That said, it’s not unusual for 30-40% of people given a placebo to report that they feel better. And Bach flower remedies appear to be harmless. So if someone’s feeling bad and they believe in the potential of these remedies to cure, maybe it’s not such a bad idea to give them a try! Since I don’t see how the placebo effect would work on pets, though, it’s hard for me to see how using the remedies on animals would be of much use. I guess that as an owner, maybe your own anxiety about your pet’s condition could be alleviated in a sort of indirect placebo effect.

13 thoughts on “Bach Flower Remedies: Do They Work?

  1. I’ve always been fascinated/perplexed by the placebo response – in particular, how placebos have become more effective over time. How can that be?
    Perhaps the effect is not tied to any placebo being given, but to the expression of empathy shown by the act of prescribing the placebo. If so, does that mean placebos are more effective now than before because empathy is harder to come by than previously? I can see that being the case where person-to-person inetraction is becoming less frequent.
    And if the placebo effect is tied to that inetraction – maybe animals are subject to the effect to.

  2. Do you remember where you read that placebos have become more effective over time? That’s interesting! I definitely think that compassion–and also someone acknowledging that you are experiencing a problem–could play a role. I imagine that one of the reasons why massage and talk therapy can be so helpful is because someone is paying attention to you! That’s a good point about animals responding to care. I hadn’t thought about that.

  3. Nice article. I have to comment, though, that using Rescue Remedy for testing purposes isn’t really going to work as it’s diluted to begin with, or it just happens that one of the 5 remedies in it are correct.

    The thing about the BFR is that they don’t work if you choose the right one. Choosing the right one means that you need to understand what the cause is.

    For those having anxiety, that would most likely be Aspen, though Larch, Gentian Mimulus would also be a likely candidate to use.

    Using the wrong remedy is like replacing a working fuse in a fuse box and saying, hey, this light is still not working, this fuse is bunk.

    One thing I can guarantee, they are not a placebo, but they do take skill to use.

- **Given information**
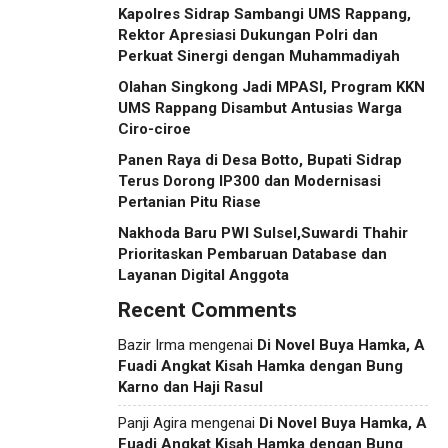
Kapolres Sidrap Sambangi UMS Rappang,
Rektor Apresiasi Dukungan Polri dan
Perkuat Sinergi dengan Muhammadiyah
Olahan Singkong Jadi MPASI, Program KKN
UMS Rappang Disambut Antusias Warga
Ciro-ciroe
Panen Raya di Desa Botto, Bupati Sidrap
Terus Dorong IP300 dan Modernisasi
Pertanian Pitu Riase
Nakhoda Baru PWI Sulsel,Suwardi Thahir
Prioritaskan Pembaruan Database dan
Layanan Digital Anggota
Recent Comments
Bazir Irma
mengenai
Di Novel Buya Hamka, A
Fuadi Angkat Kisah Hamka dengan Bung
Karno dan Haji Rasul
Panji Agira
mengenai
Di Novel Buya Hamka, A
Fuadi Angkat Kisah Hamka dengan Bung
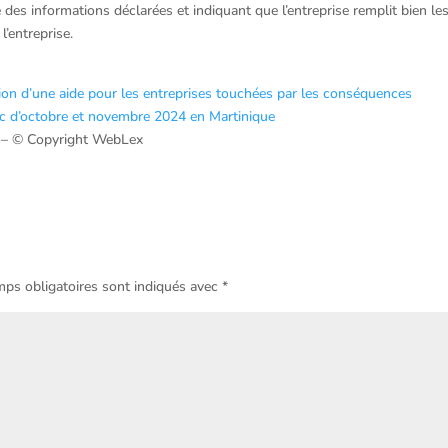
e des informations déclarées et indiquant que l’entreprise remplit bien le
’entreprise.
on d’une aide pour les entreprises touchées par les conséquences
lic d’octobre et novembre 2024 en Martinique
– © Copyright WebLex
ps obligatoires sont indiqués avec
*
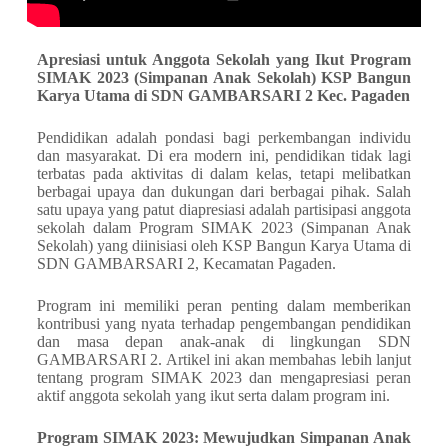
Apresiasi untuk Anggota Sekolah yang Ikut Program
SIMAK 2023 (Simpanan Anak Sekolah) KSP Bangun
Karya Utama di SDN GAMBARSARI 2 Kec. Pagaden
Pendidikan adalah pondasi bagi perkembangan individu
dan masyarakat. Di era modern ini, pendidikan tidak lagi
terbatas pada aktivitas di dalam kelas, tetapi melibatkan
berbagai upaya dan dukungan dari berbagai pihak. Salah
satu upaya yang patut diapresiasi adalah partisipasi anggota
sekolah dalam Program SIMAK 2023 (Simpanan Anak
Sekolah) yang diinisiasi oleh KSP Bangun Karya Utama di
SDN GAMBARSARI 2, Kecamatan Pagaden.
Program ini memiliki peran penting dalam memberikan
kontribusi yang nyata terhadap pengembangan pendidikan
dan masa depan anak-anak di lingkungan SDN
GAMBARSARI 2. Artikel ini akan membahas lebih lanjut
tentang program SIMAK 2023 dan mengapresiasi peran
aktif anggota sekolah yang ikut serta dalam program ini.
Program SIMAK 2023: Mewujudkan Simpanan Anak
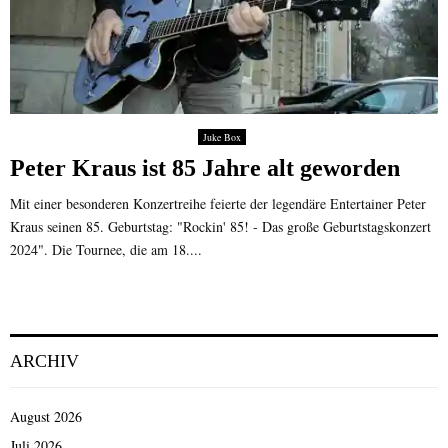
Juke Box
Peter Kraus ist 85 Jahre alt geworden
Mit einer besonderen Konzertreihe feierte der legendäre Entertainer Peter
Kraus seinen 85. Geburtstag: "Rockin' 85! - Das große Geburtstagskonzert
2024". Die Tournee, die am 18....
ARCHIV
August 2026
Juli 2026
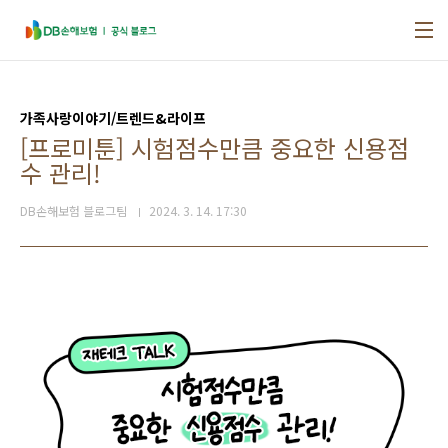
본문 바로가기
가족사랑이야기/트렌드&라이프
[프로미툰] 시험점수만큼 중요한 신용점
수 관리!
DB손해보험 블로그팀
2024. 3. 14. 17:30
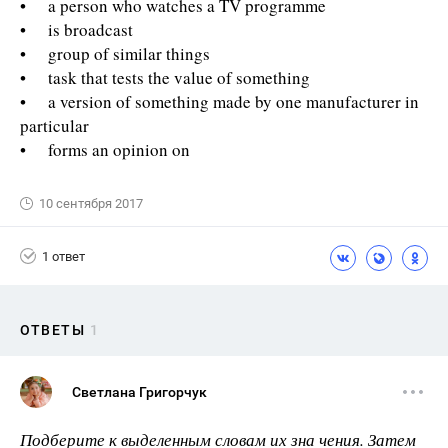
• a person who watches a TV programme
• is broadcast
• group of similar things
• task that tests the value of something
• a version of something made by one manufacturer in
particular
• forms an opinion on
10 сентября 2017
1 ответ
ОТВЕТЫ
1
Светлана Григорчук
Подберите к выделенным словам их зна­ чения. Затем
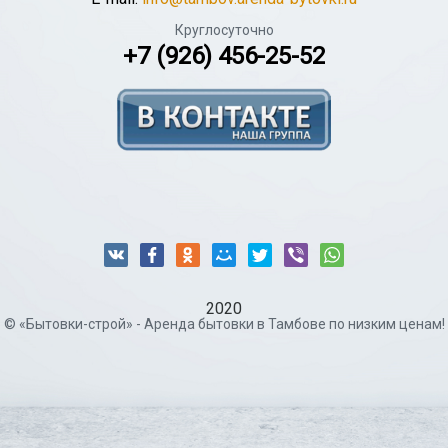
Круглосуточно
+7 (926) 456-25-52
2020
© «Бытовки-строй» - Аренда бытовки в Тамбове по низким ценам!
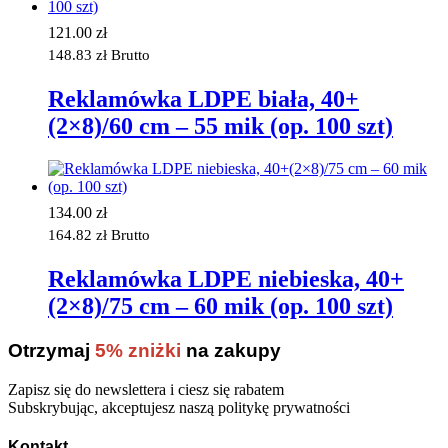
121.00
zł
148.83
zł
Brutto
Reklamówka LDPE biała, 40+
(2×8)/60 cm – 55 mik (op. 100 szt)
134.00
zł
164.82
zł
Brutto
Reklamówka LDPE niebieska, 40+
(2×8)/75 cm – 60 mik (op. 100 szt)
Otrzymaj
5% zniżki
na zakupy
Zapisz się do newslettera i ciesz się rabatem
Subskrybując, akceptujesz naszą politykę prywatności
Kontakt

- **Task to complete**
Continue the Bach flower remedies text from its last sentence.

- **Output below**
    Thanks for the article.

    • That is definitely one of the criticisms of the current studies that people have made. Everybody tends to get the same remedy, and it’s possible that other remedies may have had different effects. My guess is that Rescue Remedy was used because it’s very popular, but you make a fair point!

      • Thank you. Really, though, the easiest way to prove if they are a placebo or not is to use Rescue Cream on a burn and see how fast the pain goes and how quickly it heals. This works on second degree burns amazingly well. No way a placebo could heal something like that.

  4. I was one of the ones that bought Rescue Remedy from the vet for my dog. I sure wanted it to work for him and for me, but I had no luck. I gave up the first time and even bought it a second time I wanted it to work so bad.

  5. Rescue Remedy was recommended to me for a dog I had with severe anxiety (he was a rescued racing greyhound). I investigated the Remedy, and decided that putting a several drops of brandy into my dog’s water (or mouth) four or five times a day might indeed be calming, but that I didn’t think it was a good approach to Arthur’s care. Especially after that time I caught him guzzling down a glass of red wine I had left on the coffee table…

  6. I have eczema on the palm of the hand, I have it for 8 months, during this time, different doctors prescribed me different drugs, but without any results at all, so I decided to use Bach Flower ‘CRAB APPLE’, I’m using this for two weeks now I am without inflammation,The hand still a rough skin. I hope I’m cured, it was bothering me to much.